Beauvoir kadınlık durumunu, kadının özgürlüğünün erkeğinki kadar esas (özsel) sayılmadığı, erkeğin özgürlüğü tarafından aşıldığı bir alan olarak tarif ediyor. Nasıl oluyor da kadının özgürlüğü erkeğin özgürlüğü tarafından aşılabiliyor? Bunu sağlayan erkek egemenliği ise, onu kuran nedir? Erkeklerin fiziksel olarak kadınlardan daha güçlü olması yeterli bir açıklama değildir, zira fiziksel gücün fazlalığı, o güç meşruluğunu tesis edemediği müddetçe her zaman aşılabilir. Bir erkek güçlü ise birkaç kadın bir araya gelip ona haddini bildirebilir. Erkek egemenliğinin, meşruluğunu kurmak için kadını inşa etmesi gerekir. Erkek, kadını “Başka” olarak tanımlayarak gerekçelendirir egemenliğini, bunun etkisi varlıkta donmaya, nesneleşmeye benzer. Kadın “Başka” olarak temsil edilerek içkinliğe mahkûm olur, varlığının aşkınlık boyutunu gerçekleştirmekten mahrum bırakılır.
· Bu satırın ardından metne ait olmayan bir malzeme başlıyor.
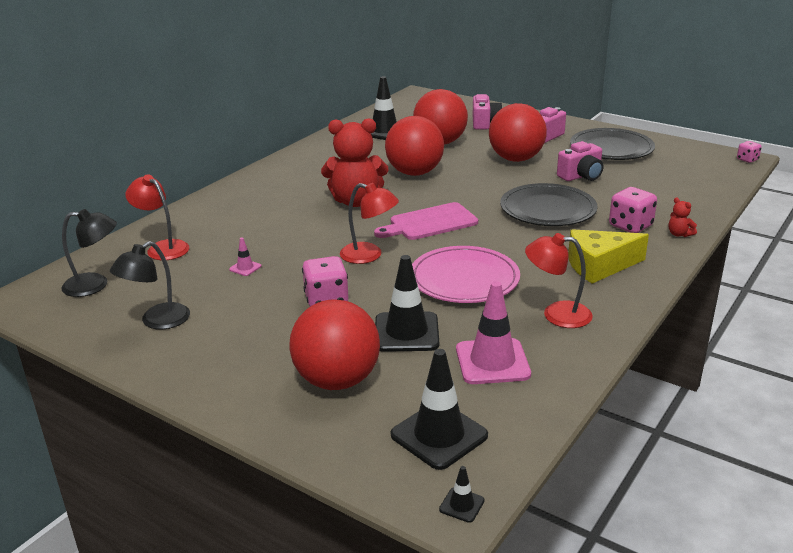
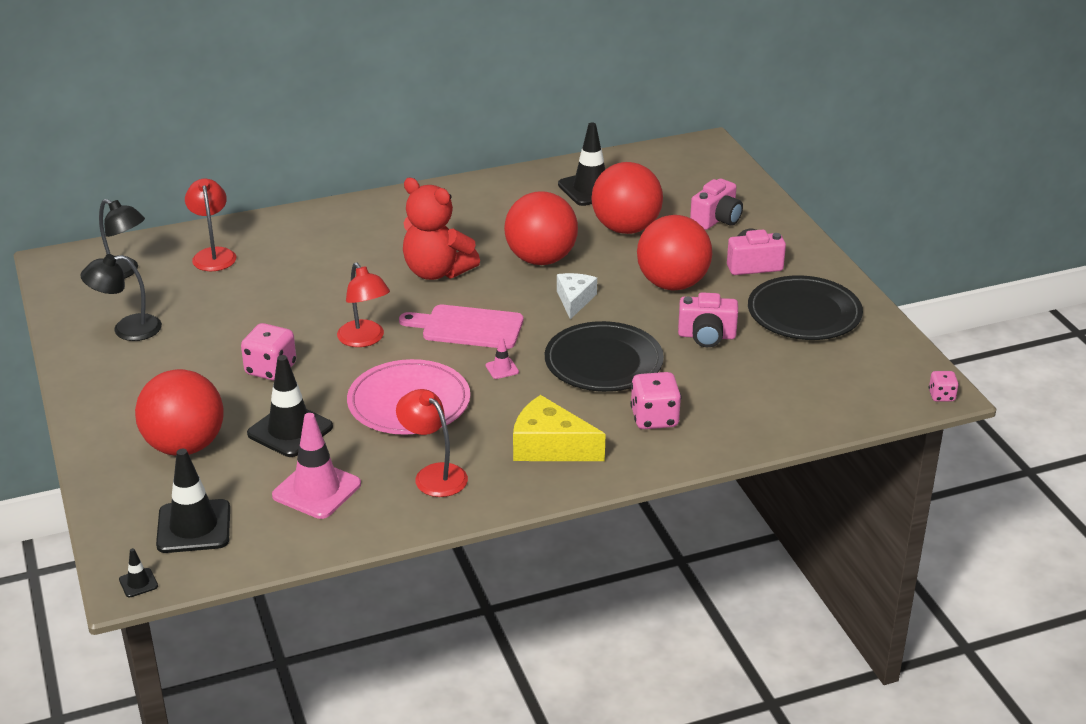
camera: 35 degrees right, 5 degrees up
pink traffic cone [229,238,261,276] -> pink traffic cone moved to [486,337,519,379]
red teddy bear [668,198,697,237] -> none
none -> white cheese [557,273,597,319]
Kadınlık durumu, kadının varlığındaki özgürlük imkanıyla ilişkisini etkiler ama kadın içkinliğe yazgılı değildir. Doğrusu, kadınlık durumu sadece muğlak değil, çatışmalı da bir durumdur zira bu durumun sürmesi ondan fayda sağlayan erkek öznenin temel isteği ve çıkarına uygun olduğu halde, kadın da varlığını gerçekleştirmek ister. Peki kadınlık durumunda kadının varlığını gerçekleştirmesi için açık yollar hangileridir? “Bu yollardan hangileri onu çıkmaza sokar? Bağımlılık içinde bağımsızlığa nasıl ulaşılabilir? Kadının özgürlüğünü sınırlandıran koşullar nelerdir ve kadın onların ötesine geçebilir mi?” İkinci Cinsiyet’in önerdiği mücadele biçiminin esası, kadının kendisini erkeğe göre tanımlamamasıdır diyebiliriz. Eş ve anne olarak tanımlandığında kadının varlığı öncelikle kendisine göre, kendisinden yola çıkarak anlaşılmamış olur. Özgürlük sadece ötekinin tarihsel ve toplumsal baskısından kurtulmak olarak tarif edildiğinde “negatif bir özgürlük” tanımı yapmış oluruz. Baskıya, ezilmeye karşı mücadele etmek zorundayız elbette, ama bunun amacı pozitif anlamda bir özgürlüğe ulaşmaktır, yani insanın dünyada kendisini yaratıcı, dünya kurucu biçimde ifade etmek suretiyle varlığını açığa vurmasıdır.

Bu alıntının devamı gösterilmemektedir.